The core of the DGX SuperPod's "super" capability lies in its ability to connect so many GB200 systems through a unified computing architecture.
Driving this architecture is NVIDIA's latest Quantum-X800 InfiniBand network technology, which provides up to 1800GB/s bandwidth per GPU on each platform.
The DGX also integrates NVIDIA's BlueField-3 DPU (Data Processing Unit) and the fifth-generation NVIDIA NVLink interconnect technology.
In addition, the new SuperPod also includes NVIDIA's fourth-generation Scalable Hierarchical Aggregation and Reduction Protocol (SHARP) technology. According to NVIDIA, the new version of SHARP in the new generation DGX SuperPod architecture provides 14.4 teraflops of in-network computing power, a four-fold increase compared to the previous generation.
"Blackwell to be applied to NVIDIA DGX Cloud"
The DGX system based on the new GB200 will also be included in NVIDIA's DGX cloud services.
The capabilities of GB200 will first be available on Amazon Web Services (AWS), Google Cloud, and Oracle Cloud.

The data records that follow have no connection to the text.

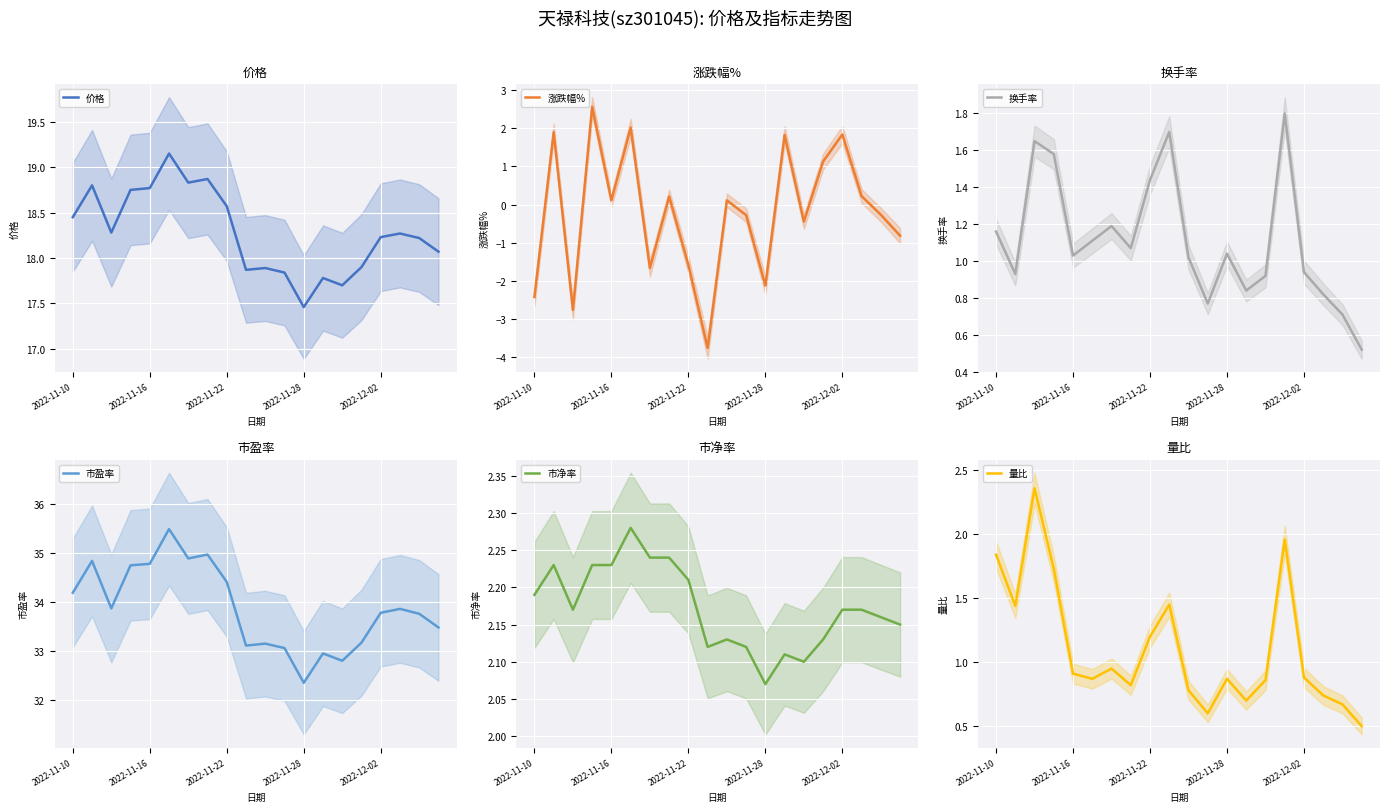

Count the 市净率 values in the range 2 to 3.

20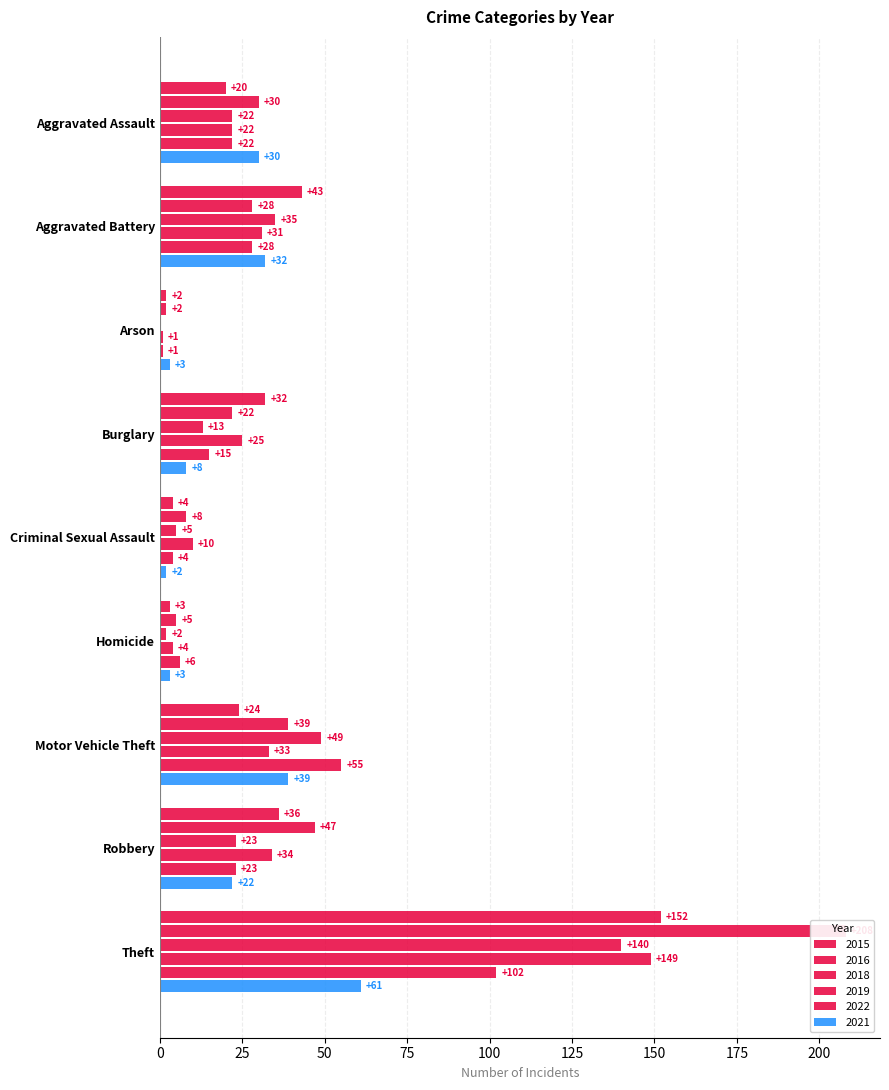

What is the lowest value of the 2016 series?

2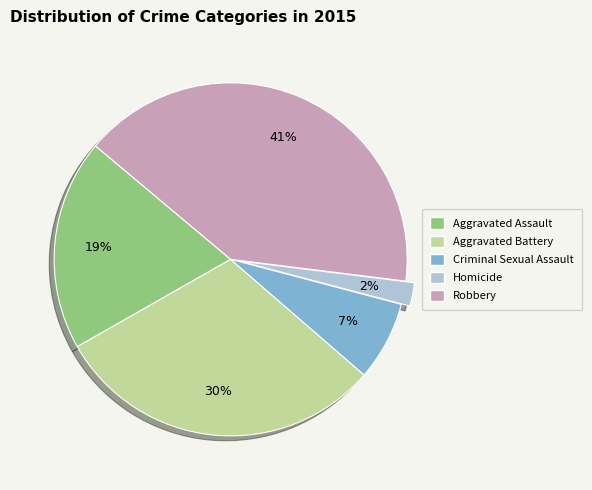

Is Homicide the majority of the pie?

No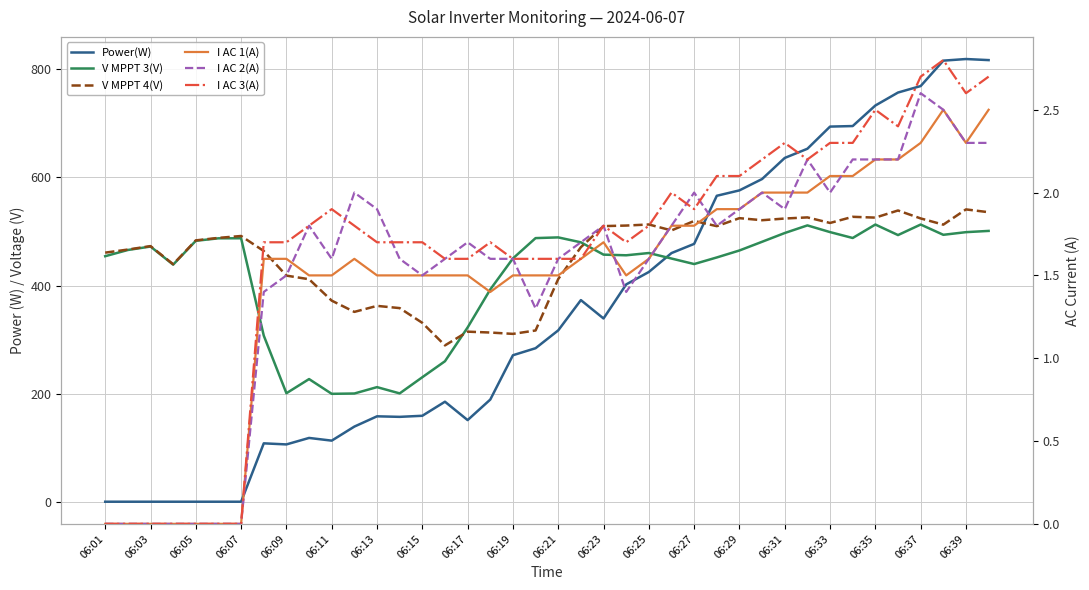

Is it true that V MPPT 4(V) equals 515.7 at 06:33?

True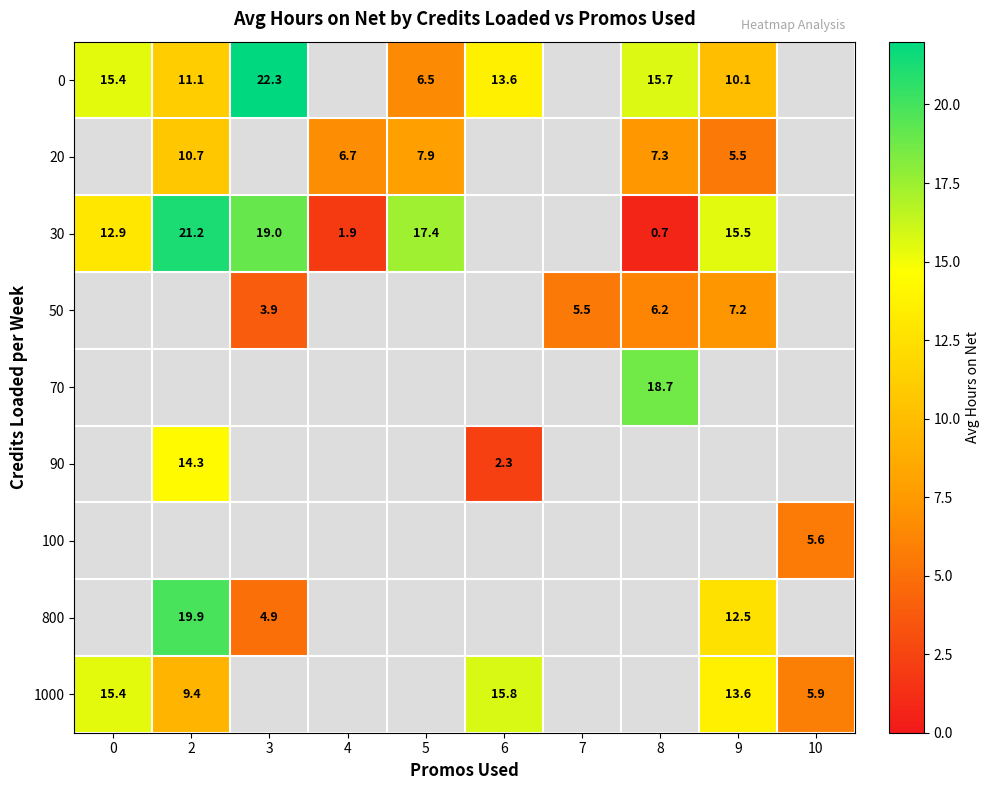

Which label corresponds to the largest value in the chart?

3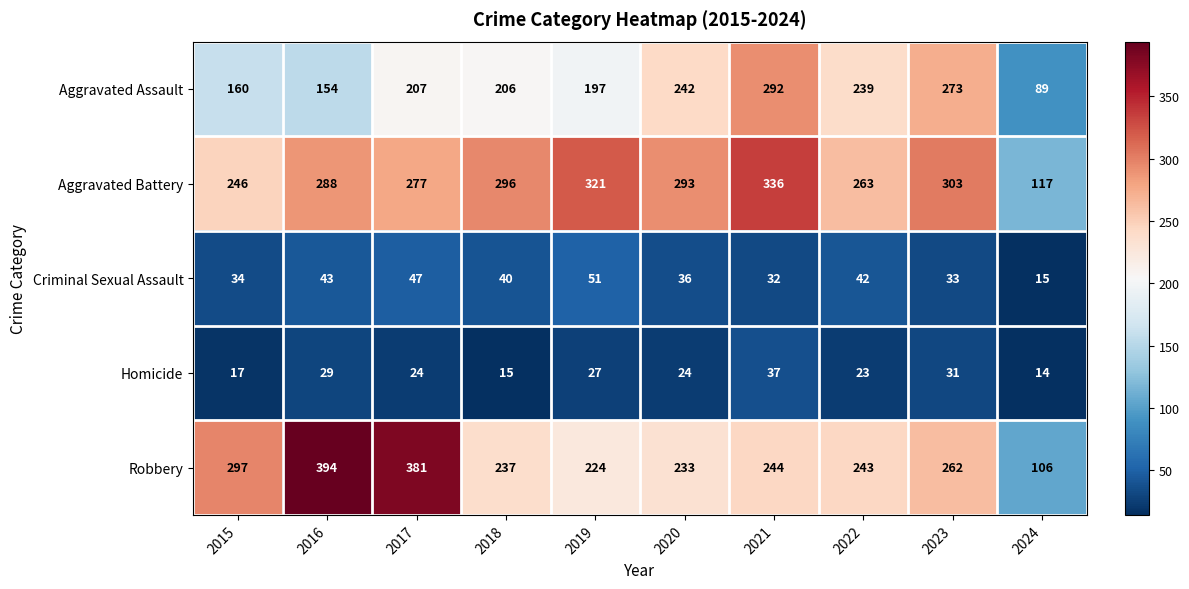

What is the spread (max minus min) of values at 2015?

280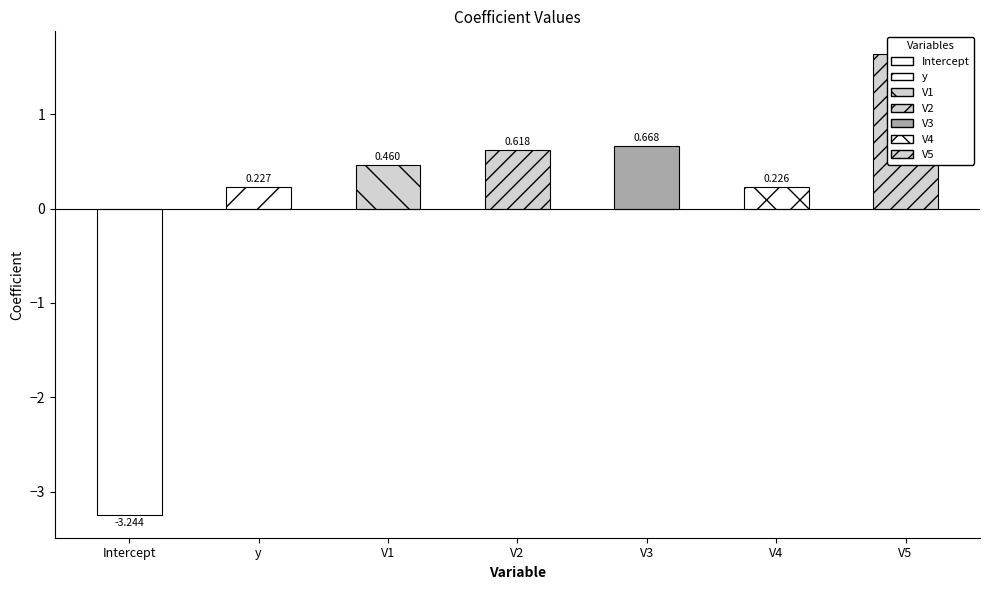

How many positive values are there?

6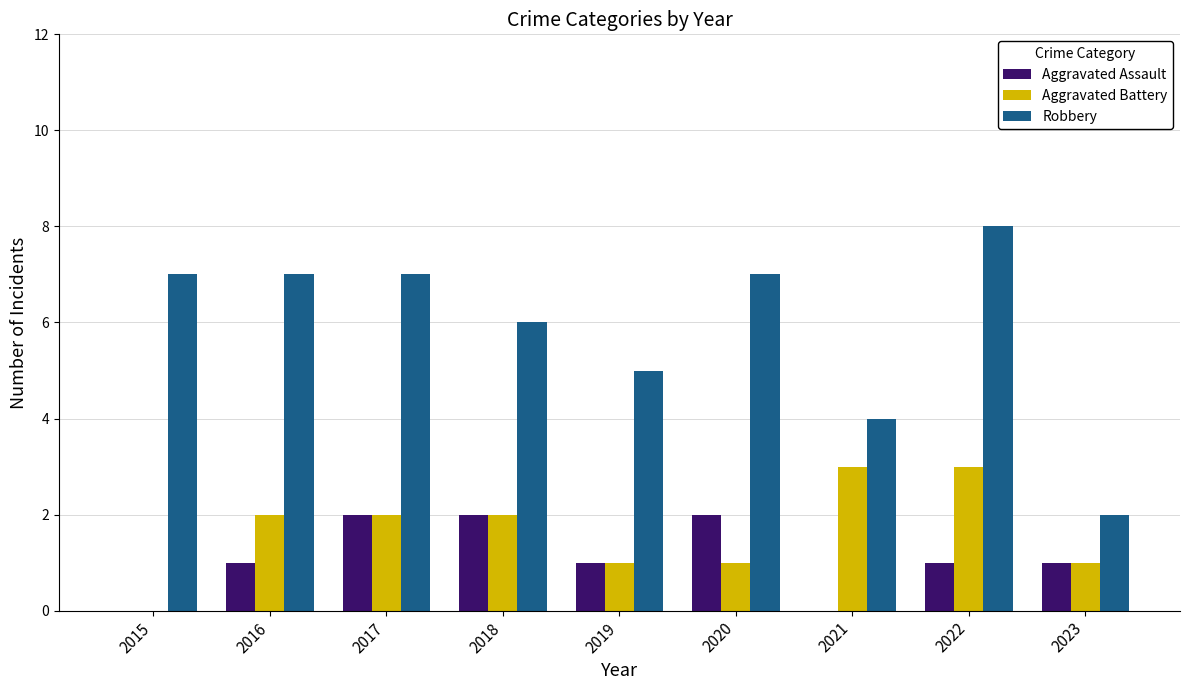

What are all the series names shown in the legend?

Aggravated Assault, Aggravated Battery, Robbery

Buck said, "DGX Cloud is a cloud service that we have collaborated deeply with our cloud partners to design, aiming to provide the best NVIDIA technology for our own AI research and product development, as well as to serve our customers."
The new GB200 will also contribute to the Ceiba supercomputer project developed by NVIDIA in collaboration with Amazon Web Services (AWS), which was first announced in November 2023. The Ceiba project aims to create the world's largest public cloud supercomputing platform using DGX Cloud.
Buck said, "I am pleased to announce that the Ceiba project has made breakthrough progress, and we have now upgraded it to support the Grace Blackwell architecture with 20,000 GPUs. It will provide over 400 exaflops of AI computing power."